[Your instructions]
The records below must be transcribed exactly.

Data items:

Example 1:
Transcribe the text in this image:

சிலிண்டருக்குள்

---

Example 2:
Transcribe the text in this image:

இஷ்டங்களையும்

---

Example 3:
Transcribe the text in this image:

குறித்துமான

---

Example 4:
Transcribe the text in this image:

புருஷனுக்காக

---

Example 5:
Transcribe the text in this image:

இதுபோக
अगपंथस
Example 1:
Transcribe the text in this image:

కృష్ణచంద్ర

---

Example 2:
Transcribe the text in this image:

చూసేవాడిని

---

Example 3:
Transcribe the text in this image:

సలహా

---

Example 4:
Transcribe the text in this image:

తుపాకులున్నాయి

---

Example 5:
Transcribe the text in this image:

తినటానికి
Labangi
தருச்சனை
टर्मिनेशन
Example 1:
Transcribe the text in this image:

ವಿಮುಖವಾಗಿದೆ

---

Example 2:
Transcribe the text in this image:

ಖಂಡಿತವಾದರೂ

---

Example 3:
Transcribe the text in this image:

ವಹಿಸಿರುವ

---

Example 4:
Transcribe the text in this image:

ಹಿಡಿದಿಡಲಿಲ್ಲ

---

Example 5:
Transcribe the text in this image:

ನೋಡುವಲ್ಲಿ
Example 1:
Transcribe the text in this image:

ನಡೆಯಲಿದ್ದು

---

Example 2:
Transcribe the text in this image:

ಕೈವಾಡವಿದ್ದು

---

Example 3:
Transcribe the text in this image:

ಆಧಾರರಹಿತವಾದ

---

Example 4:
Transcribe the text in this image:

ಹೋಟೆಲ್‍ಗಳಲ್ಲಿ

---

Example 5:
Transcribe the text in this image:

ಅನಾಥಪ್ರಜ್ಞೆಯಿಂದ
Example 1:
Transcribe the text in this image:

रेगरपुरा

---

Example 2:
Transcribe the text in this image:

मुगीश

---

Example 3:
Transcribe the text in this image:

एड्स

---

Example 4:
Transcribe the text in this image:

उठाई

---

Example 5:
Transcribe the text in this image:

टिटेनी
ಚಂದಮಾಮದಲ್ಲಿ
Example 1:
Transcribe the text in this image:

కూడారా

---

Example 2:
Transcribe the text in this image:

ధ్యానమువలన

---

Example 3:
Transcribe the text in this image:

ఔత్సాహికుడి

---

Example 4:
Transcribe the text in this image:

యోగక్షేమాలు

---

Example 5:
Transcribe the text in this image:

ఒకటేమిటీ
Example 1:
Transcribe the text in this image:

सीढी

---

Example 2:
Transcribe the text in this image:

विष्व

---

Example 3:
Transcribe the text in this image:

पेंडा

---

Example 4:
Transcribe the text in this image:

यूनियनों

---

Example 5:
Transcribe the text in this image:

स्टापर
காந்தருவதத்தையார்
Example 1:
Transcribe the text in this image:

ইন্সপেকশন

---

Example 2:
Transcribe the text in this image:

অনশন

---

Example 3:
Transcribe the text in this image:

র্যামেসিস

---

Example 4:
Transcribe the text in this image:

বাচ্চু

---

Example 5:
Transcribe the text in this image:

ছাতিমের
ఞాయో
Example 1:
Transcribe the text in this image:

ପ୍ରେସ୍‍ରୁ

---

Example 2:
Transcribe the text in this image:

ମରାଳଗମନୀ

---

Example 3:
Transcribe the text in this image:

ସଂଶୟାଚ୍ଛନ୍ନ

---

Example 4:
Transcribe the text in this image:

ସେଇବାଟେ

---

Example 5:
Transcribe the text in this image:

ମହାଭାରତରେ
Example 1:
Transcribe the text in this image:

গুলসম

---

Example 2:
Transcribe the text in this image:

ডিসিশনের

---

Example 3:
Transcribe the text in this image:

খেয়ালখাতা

[Exercise result]
Example 1:
Transcribe the text in this image:

சிலிண்டருக்குள்

---

Example 2:
Transcribe the text in this image:

இஷ்டங்களையும்

---

Example 3:
Transcribe the text in this image:

குறித்துமான

---

Example 4:
Transcribe the text in this image:

புருஷனுக்காக

---

Example 5:
Transcribe the text in this image:

இதுபோக
अगपंथस
Example 1:
Transcribe the text in this image:

కృష్ణచంద్ర

---

Example 2:
Transcribe the text in this image:

చూసేవాడిని

---

Example 3:
Transcribe the text in this image:

సలహా

---

Example 4:
Transcribe the text in this image:

తుపాకులున్నాయి

---

Example 5:
Transcribe the text in this image:

తినటానికి
Labangi
தருச்சனை
टर्मिनेशन
Example 1:
Transcribe the text in this image:

ವಿಮುಖವಾಗಿದೆ

---

Example 2:
Transcribe the text in this image:

ಖಂಡಿತವಾದರೂ

---

Example 3:
Transcribe the text in this image:

ವಹಿಸಿರುವ

---

Example 4:
Transcribe the text in this image:

ಹಿಡಿದಿಡಲಿಲ್ಲ

---

Example 5:
Transcribe the text in this image:

ನೋಡುವಲ್ಲಿ
Example 1:
Transcribe the text in this image:

ನಡೆಯಲಿದ್ದು

---

Example 2:
Transcribe the text in this image:

ಕೈವಾಡವಿದ್ದು

---

Example 3:
Transcribe the text in this image:

ಆಧಾರರಹಿತವಾದ

---

Example 4:
Transcribe the text in this image:

ಹೋಟೆಲ್‍ಗಳಲ್ಲಿ

---

Example 5:
Transcribe the text in this image:

ಅನಾಥಪ್ರಜ್ಞೆಯಿಂದ
Example 1:
Transcribe the text in this image:

रेगरपुरा

---

Example 2:
Transcribe the text in this image:

मुगीश

---

Example 3:
Transcribe the text in this image:

एड्स

---

Example 4:
Transcribe the text in this image:

उठाई

---

Example 5:
Transcribe the text in this image:

टिटेनी
ಚಂದಮಾಮದಲ್ಲಿ
Example 1:
Transcribe the text in this image:

కూడారా

---

Example 2:
Transcribe the text in this image:

ధ్యానమువలన

---

Example 3:
Transcribe the text in this image:

ఔత్సాహికుడి

---

Example 4:
Transcribe the text in this image:

యోగక్షేమాలు

---

Example 5:
Transcribe the text in this image:

ఒకటేమిటీ
Example 1:
Transcribe the text in this image:

सीढी

---

Example 2:
Transcribe the text in this image:

विष्व

---

Example 3:
Transcribe the text in this image:

पेंडा

---

Example 4:
Transcribe the text in this image:

यूनियनों

---

Example 5:
Transcribe the text in this image:

स्टापर
காந்தருவதத்தையார்
Example 1:
Transcribe the text in this image:

ইন্সপেকশন

---

Example 2:
Transcribe the text in this image:

অনশন

---

Example 3:
Transcribe the text in this image:

র্যামেসিস

---

Example 4:
Transcribe the text in this image:

বাচ্চু

---

Example 5:
Transcribe the text in this image:

ছাতিমের
ఞాయో
Example 1:
Transcribe the text in this image:

ପ୍ରେସ୍‍ରୁ

---

Example 2:
Transcribe the text in this image:

ମରାଳଗମନୀ

---

Example 3:
Transcribe the text in this image:

ସଂଶୟାଚ୍ଛନ୍ନ

---

Example 4:
Transcribe the text in this image:

ସେଇବାଟେ

---

Example 5:
Transcribe the text in this image:

ମହାଭାରତରେ
Example 1:
Transcribe the text in this image:

গুলসম

---

Example 2:
Transcribe the text in this image:

ডিসিশনের

---

Example 3:
Transcribe the text in this image:

খেয়ালখাতা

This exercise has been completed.